* _Try it_: Rewrite the lines of the listing that start at the line containing "Office Design" and end at the line containing "centuries, are renowned". Change "prosperity" to "good fortune" and keep everything else as it is.

* _Data excerpts_:
★ ★ ★

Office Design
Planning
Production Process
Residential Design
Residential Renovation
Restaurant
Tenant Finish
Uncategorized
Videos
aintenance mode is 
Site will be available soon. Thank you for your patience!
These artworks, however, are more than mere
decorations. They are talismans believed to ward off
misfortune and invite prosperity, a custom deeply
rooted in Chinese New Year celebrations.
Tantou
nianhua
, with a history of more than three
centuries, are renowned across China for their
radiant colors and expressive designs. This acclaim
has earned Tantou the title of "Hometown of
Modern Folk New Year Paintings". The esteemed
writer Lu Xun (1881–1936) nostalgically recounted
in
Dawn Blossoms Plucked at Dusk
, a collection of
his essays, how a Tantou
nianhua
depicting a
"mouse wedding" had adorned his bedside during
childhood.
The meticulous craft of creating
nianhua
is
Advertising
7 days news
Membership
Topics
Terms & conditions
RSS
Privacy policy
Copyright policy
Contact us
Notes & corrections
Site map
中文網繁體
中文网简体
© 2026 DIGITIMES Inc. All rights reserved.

★ ★ ★

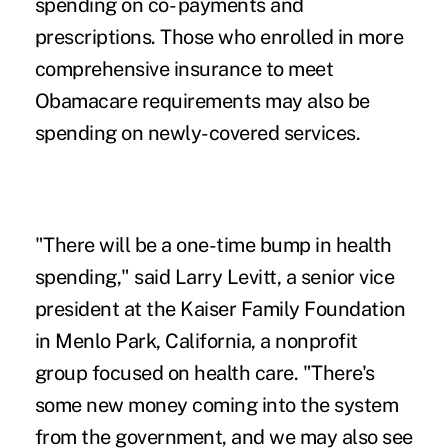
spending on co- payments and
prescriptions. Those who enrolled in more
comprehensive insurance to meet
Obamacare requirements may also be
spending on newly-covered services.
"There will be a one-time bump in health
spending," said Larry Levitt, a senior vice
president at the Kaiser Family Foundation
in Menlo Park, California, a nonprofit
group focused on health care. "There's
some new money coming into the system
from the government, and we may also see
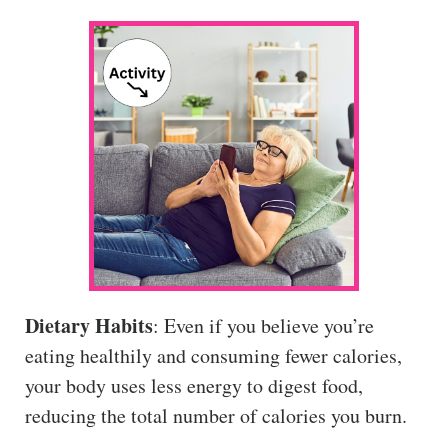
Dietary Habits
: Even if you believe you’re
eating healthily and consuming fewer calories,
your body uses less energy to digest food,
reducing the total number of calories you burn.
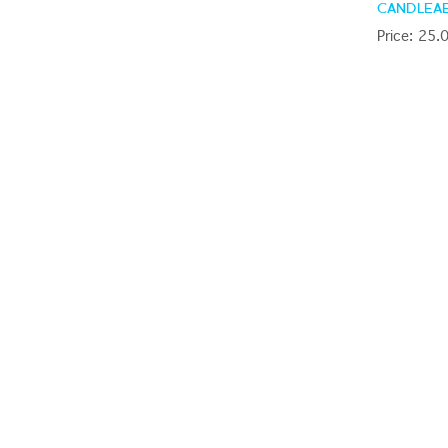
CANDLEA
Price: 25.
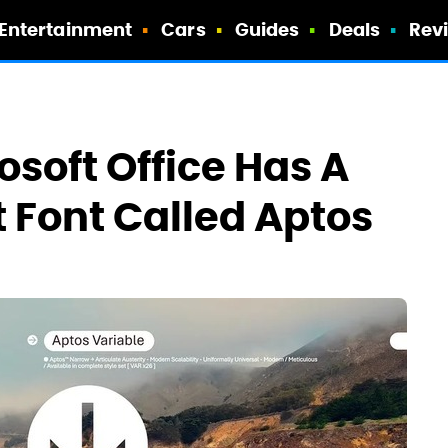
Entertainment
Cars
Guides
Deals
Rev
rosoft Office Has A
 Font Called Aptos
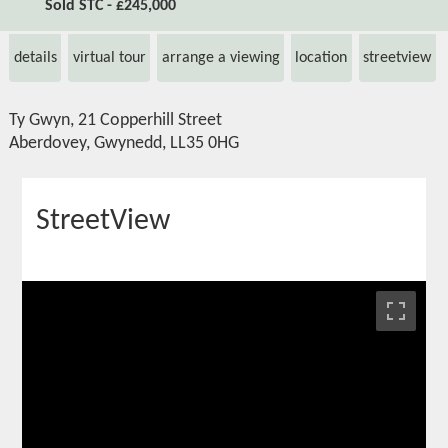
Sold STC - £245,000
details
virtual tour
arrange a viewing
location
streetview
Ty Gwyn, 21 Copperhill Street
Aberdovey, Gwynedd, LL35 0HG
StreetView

★ ★ ★

* _Task output_:
Office Design
Planning
Production Process
Residential Design
Residential Renovation
Restaurant
Tenant Finish
Uncategorized
Videos
aintenance mode is 
Site will be available soon. Thank you for your patience!
These artworks, however, are more than mere
decorations. They are talismans believed to ward off
misfortune and invite good fortune, a custom deeply
rooted in Chinese New Year celebrations.
Tantou
nianhua
, with a history of more than three
centuries, are renowned across China for their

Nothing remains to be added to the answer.